Definitely not, especially given that this policy is disabled.
@stangri
Is that normal that with the new version the 70-pbr hotplug disappear?
How it is reloading in case vpn tunnel start later than pbr?
my default gateway is tun0, should I set this interface as procd_wan_interface
Thanks
Edit...
Sorry I didn't see well the reload function before
Just upgraded my package to 1.1.7-7 (from 6-20), and when comparing pbr config files (as I knew there were changes) noticed that the value of nft_set_counter
has changed from 1
to 0
.
I checked the docs, which say " Use counter
option when creating all nft
sets" and point to nftables wiki for more info. The wiki just basically says that this enables a counter that counts when the elements have a hit/match.
Fair enough.
The question is: What value (or lack there-of) does setting the config value to 1 provide? If none, I assume 0 is now the default because there is no need for it, and there is a performance hit for enabling?

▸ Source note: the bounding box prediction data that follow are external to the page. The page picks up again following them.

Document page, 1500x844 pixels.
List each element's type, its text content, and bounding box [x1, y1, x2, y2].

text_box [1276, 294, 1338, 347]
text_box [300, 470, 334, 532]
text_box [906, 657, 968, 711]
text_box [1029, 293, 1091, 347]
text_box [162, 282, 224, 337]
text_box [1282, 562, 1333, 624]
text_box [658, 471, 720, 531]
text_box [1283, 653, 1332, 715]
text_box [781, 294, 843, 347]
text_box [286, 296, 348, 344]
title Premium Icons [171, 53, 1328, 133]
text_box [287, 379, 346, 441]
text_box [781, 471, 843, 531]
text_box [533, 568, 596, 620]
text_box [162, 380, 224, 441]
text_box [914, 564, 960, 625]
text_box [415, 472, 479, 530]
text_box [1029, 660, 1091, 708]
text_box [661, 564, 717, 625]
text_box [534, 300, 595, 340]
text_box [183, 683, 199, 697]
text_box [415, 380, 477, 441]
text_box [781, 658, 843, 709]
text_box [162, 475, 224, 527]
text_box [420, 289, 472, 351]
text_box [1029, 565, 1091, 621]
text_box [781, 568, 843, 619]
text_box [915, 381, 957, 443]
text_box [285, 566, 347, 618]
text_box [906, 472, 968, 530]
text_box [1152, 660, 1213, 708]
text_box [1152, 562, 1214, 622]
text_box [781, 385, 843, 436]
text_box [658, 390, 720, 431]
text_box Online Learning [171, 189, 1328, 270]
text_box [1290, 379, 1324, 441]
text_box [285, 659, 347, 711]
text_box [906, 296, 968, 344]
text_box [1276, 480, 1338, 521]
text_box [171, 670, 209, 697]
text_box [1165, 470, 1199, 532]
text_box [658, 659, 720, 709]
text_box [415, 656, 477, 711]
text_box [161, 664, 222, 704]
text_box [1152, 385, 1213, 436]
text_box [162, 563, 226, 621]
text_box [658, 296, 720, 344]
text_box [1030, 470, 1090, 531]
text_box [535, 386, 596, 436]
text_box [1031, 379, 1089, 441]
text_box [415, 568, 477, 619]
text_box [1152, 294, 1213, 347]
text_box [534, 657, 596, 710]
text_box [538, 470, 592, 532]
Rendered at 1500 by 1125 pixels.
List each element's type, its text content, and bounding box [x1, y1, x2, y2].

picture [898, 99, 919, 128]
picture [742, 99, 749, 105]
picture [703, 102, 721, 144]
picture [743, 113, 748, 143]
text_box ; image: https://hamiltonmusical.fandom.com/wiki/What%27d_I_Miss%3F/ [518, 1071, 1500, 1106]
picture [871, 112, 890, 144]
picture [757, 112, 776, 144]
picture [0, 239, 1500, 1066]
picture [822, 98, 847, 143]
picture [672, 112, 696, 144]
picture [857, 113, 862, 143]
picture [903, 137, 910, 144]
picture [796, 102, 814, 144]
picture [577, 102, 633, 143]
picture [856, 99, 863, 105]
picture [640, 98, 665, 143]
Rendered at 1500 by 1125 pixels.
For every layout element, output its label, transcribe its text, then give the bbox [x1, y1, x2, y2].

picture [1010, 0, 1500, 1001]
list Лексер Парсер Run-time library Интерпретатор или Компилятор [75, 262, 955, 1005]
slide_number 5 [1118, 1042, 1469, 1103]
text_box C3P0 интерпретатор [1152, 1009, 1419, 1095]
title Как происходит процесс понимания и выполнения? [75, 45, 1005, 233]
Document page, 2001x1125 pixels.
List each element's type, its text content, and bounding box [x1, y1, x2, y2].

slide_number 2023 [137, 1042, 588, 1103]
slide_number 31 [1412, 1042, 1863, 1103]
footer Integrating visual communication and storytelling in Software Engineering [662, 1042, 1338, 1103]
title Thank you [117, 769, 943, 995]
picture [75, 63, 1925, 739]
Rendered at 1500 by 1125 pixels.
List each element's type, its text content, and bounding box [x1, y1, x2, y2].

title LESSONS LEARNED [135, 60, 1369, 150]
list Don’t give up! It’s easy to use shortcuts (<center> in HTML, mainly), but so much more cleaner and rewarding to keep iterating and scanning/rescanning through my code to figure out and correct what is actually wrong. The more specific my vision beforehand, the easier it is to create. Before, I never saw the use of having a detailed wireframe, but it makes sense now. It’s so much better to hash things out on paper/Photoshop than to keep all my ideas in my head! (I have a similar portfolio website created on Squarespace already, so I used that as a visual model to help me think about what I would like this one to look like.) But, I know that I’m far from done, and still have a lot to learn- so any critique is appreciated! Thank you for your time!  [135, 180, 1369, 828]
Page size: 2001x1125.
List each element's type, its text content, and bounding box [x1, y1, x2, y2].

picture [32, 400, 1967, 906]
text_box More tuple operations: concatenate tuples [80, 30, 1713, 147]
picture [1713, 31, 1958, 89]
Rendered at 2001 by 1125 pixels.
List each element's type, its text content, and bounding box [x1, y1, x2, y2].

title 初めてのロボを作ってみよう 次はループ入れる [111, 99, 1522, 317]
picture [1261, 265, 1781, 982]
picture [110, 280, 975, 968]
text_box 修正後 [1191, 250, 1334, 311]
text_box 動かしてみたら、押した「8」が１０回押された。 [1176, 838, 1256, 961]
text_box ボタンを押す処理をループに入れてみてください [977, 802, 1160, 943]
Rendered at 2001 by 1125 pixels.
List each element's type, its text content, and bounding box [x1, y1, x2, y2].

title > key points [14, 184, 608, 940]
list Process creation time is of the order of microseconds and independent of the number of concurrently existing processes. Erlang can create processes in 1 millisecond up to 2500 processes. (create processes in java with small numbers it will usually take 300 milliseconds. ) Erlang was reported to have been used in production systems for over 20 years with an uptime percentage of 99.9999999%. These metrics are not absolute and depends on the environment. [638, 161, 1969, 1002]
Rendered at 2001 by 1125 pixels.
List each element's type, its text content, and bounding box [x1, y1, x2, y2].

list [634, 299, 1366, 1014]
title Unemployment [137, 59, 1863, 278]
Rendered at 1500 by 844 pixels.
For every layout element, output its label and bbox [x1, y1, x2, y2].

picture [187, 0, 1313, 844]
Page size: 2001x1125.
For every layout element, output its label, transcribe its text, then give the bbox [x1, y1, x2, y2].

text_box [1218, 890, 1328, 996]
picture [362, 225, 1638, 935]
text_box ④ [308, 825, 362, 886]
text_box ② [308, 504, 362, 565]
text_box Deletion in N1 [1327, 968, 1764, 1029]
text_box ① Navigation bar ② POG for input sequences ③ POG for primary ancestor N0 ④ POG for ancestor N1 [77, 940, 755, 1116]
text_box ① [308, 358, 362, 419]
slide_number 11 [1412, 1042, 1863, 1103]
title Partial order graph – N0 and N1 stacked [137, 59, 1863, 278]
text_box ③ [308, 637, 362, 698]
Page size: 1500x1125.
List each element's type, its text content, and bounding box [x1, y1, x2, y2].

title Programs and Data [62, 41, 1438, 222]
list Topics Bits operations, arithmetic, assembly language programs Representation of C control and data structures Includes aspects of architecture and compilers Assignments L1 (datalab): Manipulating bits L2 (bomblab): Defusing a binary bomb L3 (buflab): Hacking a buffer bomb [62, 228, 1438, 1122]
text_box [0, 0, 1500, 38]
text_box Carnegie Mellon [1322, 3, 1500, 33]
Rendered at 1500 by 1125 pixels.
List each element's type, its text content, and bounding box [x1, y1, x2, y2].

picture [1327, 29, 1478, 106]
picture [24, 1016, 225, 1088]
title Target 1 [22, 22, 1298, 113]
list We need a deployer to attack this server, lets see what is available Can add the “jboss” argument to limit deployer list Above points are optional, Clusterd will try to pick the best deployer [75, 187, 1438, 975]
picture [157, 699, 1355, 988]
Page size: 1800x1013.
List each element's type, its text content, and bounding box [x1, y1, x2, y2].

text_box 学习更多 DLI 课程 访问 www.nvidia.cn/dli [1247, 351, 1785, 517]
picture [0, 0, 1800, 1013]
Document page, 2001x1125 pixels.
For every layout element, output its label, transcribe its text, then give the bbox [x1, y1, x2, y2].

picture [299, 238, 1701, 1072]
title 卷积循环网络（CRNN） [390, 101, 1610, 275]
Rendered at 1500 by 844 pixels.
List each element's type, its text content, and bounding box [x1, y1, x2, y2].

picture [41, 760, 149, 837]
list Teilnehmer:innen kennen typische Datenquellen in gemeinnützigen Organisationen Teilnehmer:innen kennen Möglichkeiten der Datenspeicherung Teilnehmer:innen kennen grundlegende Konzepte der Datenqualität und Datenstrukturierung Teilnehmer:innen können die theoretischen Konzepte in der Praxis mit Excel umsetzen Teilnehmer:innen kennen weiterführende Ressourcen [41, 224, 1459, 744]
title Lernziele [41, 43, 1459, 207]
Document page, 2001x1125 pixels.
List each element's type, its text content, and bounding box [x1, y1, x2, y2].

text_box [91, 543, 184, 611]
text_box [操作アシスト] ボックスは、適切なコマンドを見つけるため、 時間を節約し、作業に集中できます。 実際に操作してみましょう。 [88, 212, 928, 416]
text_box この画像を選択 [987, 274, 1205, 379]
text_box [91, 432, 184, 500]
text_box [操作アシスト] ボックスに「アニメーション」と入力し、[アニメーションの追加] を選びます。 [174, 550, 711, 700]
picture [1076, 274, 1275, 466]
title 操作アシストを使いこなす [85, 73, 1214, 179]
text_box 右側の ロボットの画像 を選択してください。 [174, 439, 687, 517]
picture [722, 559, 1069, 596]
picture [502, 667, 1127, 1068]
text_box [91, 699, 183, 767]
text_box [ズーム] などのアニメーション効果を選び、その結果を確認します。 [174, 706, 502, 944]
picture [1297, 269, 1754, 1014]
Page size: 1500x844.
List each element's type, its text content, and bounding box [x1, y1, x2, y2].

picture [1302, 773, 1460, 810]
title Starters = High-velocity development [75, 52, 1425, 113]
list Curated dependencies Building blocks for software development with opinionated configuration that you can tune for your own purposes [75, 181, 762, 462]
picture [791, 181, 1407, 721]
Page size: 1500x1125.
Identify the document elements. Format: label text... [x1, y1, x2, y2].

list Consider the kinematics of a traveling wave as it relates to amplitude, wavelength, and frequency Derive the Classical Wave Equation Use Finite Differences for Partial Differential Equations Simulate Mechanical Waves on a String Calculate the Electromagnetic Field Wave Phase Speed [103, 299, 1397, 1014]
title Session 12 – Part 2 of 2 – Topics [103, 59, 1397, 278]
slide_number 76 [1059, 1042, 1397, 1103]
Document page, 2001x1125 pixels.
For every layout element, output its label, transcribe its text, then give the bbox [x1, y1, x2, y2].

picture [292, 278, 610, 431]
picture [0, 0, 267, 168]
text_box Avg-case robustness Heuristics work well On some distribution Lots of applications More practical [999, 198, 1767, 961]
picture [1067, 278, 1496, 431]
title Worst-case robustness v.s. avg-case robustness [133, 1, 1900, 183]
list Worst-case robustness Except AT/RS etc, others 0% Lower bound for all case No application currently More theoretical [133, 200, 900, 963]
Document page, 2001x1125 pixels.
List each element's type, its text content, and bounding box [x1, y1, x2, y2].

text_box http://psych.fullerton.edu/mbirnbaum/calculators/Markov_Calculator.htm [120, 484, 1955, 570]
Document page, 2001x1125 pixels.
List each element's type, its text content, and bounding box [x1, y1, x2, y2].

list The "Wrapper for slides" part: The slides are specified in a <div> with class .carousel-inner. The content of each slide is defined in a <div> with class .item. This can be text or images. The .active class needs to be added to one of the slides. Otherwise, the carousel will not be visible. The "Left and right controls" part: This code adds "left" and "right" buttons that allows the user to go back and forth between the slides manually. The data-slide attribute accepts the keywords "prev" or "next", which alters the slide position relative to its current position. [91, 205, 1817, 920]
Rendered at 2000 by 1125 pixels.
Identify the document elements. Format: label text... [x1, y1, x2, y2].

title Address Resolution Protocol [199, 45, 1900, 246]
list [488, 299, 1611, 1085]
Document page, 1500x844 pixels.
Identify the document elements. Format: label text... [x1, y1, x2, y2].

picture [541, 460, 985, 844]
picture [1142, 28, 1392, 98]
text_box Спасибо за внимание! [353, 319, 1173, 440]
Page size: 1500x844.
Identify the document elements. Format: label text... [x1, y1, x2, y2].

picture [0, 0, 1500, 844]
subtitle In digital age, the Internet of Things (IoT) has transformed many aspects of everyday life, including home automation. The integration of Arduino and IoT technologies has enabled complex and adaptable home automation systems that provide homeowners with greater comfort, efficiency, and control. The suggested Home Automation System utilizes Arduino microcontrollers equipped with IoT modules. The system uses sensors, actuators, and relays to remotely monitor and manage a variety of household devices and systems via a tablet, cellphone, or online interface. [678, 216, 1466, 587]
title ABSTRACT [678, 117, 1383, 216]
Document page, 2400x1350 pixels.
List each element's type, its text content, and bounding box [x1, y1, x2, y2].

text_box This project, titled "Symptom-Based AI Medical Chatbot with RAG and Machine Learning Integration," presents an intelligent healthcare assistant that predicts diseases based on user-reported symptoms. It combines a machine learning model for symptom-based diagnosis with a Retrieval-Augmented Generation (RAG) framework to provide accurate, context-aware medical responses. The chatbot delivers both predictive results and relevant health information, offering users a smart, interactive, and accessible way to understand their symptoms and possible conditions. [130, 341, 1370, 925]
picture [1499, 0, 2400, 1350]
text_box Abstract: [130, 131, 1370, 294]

I also noticed dnsmasq going 100% cpu and crashing when I used a PBR nftset domain and had that domain in uptimekuma being resolved every 60 seconds.
Didn't really have time to troubleshoot it further and just added the IPs in manually and moved on.
Also, I don't know if it will help anyone but I just noticed this comment here: OpenWrt 23.05.4 - Service Release - #258 by brada4
Which made me wonder if I had software offload enabled. (I did)
I ran uci del firewall.@defaults[0].flow_offloading='1', uci commit and I'm monitoring to see if that helps with any of my PBR interface reload issues.
sets are not reloaded, only offload states (conntrack -L -u offload) get destroyed in place of being downgraded back to conntrack states. Like NAT LAN or docker0. I have 3 thermometers using fixed source port and taking 1h to recover from frozen state.